Existe uma doença – vamos chamar de doença – que acomete certos escritores e, por consequência, seus críticos e leitores. Em determinado ponto da carreira, depois de um ou dois livros de sucesso, eles simplesmente param de publicar. Não estamos falando de autores obscuros, mas de vultos incomparáveis da literatura universal. Intrigados diante de casos tão numerosos e absurdos, repetimos aquela que é a mais óbvia e irrespondível das perguntas: por quê?
Falecido em janeiro de 2010, J. D. Salinger tornou-se o protótipo moderno do escritor retirante (com o sucesso de O Apanhador no Campo de Centeio, parou de publicar e de aparecer em público), mas certamente não chegou aos pés do radicalismo do francês Arthur Rimbaud (1854-1891). Depois de publicar um único livro de poemas, Uma Temporada no Inferno, com o qual granjearia a imortalidade, Rimbaud (leia-se Rambô) abandonou os ambientes cultos de Paris e passou a se dedicar às viagens e ao comércio.

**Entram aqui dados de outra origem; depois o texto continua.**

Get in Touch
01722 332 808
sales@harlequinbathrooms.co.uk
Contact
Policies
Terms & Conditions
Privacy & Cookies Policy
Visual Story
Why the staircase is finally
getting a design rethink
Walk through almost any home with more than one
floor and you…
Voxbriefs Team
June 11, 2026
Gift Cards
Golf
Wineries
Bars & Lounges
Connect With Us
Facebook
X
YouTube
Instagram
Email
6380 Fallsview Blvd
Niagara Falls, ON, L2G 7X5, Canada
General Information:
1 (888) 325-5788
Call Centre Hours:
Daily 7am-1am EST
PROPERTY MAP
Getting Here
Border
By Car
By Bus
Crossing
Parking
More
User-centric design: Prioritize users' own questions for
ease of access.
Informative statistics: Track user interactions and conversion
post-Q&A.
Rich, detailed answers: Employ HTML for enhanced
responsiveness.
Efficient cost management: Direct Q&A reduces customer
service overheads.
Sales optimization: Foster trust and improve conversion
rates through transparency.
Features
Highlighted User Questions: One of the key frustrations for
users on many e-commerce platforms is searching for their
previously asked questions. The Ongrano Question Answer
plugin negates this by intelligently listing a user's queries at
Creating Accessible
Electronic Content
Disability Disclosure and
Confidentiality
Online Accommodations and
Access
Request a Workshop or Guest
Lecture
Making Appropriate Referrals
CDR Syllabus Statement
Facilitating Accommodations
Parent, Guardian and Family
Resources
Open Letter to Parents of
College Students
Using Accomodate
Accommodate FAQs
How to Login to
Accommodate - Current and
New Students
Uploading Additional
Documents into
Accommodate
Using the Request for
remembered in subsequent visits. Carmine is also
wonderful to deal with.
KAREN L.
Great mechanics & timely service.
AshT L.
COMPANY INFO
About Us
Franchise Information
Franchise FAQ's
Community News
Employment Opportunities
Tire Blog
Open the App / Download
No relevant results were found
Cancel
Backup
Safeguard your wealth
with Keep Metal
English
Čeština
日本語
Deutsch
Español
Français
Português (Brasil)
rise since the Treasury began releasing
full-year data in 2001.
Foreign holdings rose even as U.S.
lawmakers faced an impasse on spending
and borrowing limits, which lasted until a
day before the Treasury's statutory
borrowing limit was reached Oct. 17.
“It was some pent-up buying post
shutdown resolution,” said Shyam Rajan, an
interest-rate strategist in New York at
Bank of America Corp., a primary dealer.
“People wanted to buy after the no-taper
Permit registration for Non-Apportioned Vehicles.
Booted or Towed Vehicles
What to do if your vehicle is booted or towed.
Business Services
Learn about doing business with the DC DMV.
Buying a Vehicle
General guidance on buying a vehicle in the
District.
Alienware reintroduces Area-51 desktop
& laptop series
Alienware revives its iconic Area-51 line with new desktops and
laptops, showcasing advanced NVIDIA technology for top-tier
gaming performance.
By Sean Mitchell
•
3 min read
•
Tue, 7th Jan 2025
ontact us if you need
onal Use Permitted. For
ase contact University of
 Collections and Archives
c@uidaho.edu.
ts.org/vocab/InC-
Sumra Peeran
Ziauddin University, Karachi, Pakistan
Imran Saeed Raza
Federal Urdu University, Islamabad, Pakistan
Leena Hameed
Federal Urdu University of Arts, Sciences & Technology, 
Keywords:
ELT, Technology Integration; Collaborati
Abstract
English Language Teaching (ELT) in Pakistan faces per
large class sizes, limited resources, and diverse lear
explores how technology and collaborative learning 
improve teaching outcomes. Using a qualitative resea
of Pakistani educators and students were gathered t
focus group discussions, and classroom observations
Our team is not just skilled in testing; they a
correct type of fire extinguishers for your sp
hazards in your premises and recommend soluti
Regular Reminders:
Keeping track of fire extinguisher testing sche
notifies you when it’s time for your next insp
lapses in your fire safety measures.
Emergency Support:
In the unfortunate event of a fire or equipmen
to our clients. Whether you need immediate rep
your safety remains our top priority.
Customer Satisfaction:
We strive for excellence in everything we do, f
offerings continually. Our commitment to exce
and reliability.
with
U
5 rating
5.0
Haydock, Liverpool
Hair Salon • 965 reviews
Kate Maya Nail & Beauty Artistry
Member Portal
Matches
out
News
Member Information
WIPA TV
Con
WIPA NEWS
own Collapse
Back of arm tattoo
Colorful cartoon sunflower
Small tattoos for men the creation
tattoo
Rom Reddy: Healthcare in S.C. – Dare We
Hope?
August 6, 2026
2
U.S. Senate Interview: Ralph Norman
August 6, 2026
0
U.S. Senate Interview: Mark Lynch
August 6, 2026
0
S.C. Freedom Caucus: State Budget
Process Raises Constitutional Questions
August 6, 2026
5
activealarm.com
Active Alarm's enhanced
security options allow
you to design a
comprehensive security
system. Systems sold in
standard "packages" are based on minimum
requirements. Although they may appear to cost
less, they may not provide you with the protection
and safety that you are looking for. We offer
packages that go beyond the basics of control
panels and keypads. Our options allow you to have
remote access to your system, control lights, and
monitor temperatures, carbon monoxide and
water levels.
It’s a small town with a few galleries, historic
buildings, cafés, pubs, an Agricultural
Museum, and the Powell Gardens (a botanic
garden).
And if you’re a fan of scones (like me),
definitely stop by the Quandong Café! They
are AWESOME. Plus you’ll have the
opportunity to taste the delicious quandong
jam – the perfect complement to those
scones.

Numa fase posterior e mais agitada, alistou-se no Exército Colonial Holandês, do qual desertou. Teve uma breve passagem por Chipre, onde trabalhou como capataz numa pedreira, e por Aden, onde viveu com várias mulheres ao mesmo tempo. Tornou-se traficante de armas na Etiópia e, depois de contrair uma febre misteriosa, voltou à França, onde tentou, sem êxito, reencontrar o amante Paul Verlaine (sim, era também homossexual). Morreu em Marselha, num leito de hospital, com apenas 37 anos de idade.
Semelhante na essência, mas diferente nas circunstâncias, foi o caso do suíço Robert Walser. Passado o sucesso da juventude, Walser internou-se por livre e espontânea vontade num sanatório. Não satisfeito de se retirar da literatura, retirou-se também da vida social. Em 1956, aos 78 anos de idade, enquanto fazia uma de suas costumeiras caminhadas na neve, caiu à beira da estrada e morreu congelado.
Comparando os autores que renunciaram à escrita ao protagonista de um conto de Herman Melville, o espanhol Enrique Vila-Matas aprofundou o tema do escritor retirante num livro chamado Bartleby e Companhia. Como costuma acontecer aos europeus, porém, esqueceu de citar os casos brasileiros, mais interessantes e numerosos do que podemos supor.
Quem cursou o Ensino Médio deve ter ouvido falar de O Cortiço, romance de Aluísio Azevedo (1857-1913). É provavelmente o exemplo mais bem realizado de uma estética que poderíamos denominar “naturalismo brasileiro”. Coisa rara naquela época, Azevedo vivia do que ganhava com seus livros e suas colaborações para a imprensa. Entretanto, depois de passar num concurso público e se tornar diplomata, nunca mais publicou uma linha sequer de ficção. Tinha a literatura como um trabalho pesado e ingrato. Diante da primeira oportunidade de ascensão social, não teve pudores de abandoná-la para sempre.
Mas ninguém contestará que o nosso equivalente de Salinger seja o paulista Raduan Nassar, descendente de uma família de imigrantes libaneses. Graças à publicação de alguns contos esparsos e apenas dois romances – Lavoura Arcaica e Um Copo de Cólera – conquistou o público e a crítica dos anos 1970. Depois, sem a menor explicação, abandonou os livros para se dedicar à agricultura e à pecuária. Aparece de vez em quando, como na ocasião em que recebeu o Prêmio Camões, mas continua recluso – escrevendo? – e está prestes a completar 83 anos. Muitos acreditam que possua uma pilha de originais que, se forem publicados postumamente, revolucionarão a prosa nacional.
Era o que se dizia de Salinger, mas até agora, quase 10 anos depois de sua morte, nada apareceu.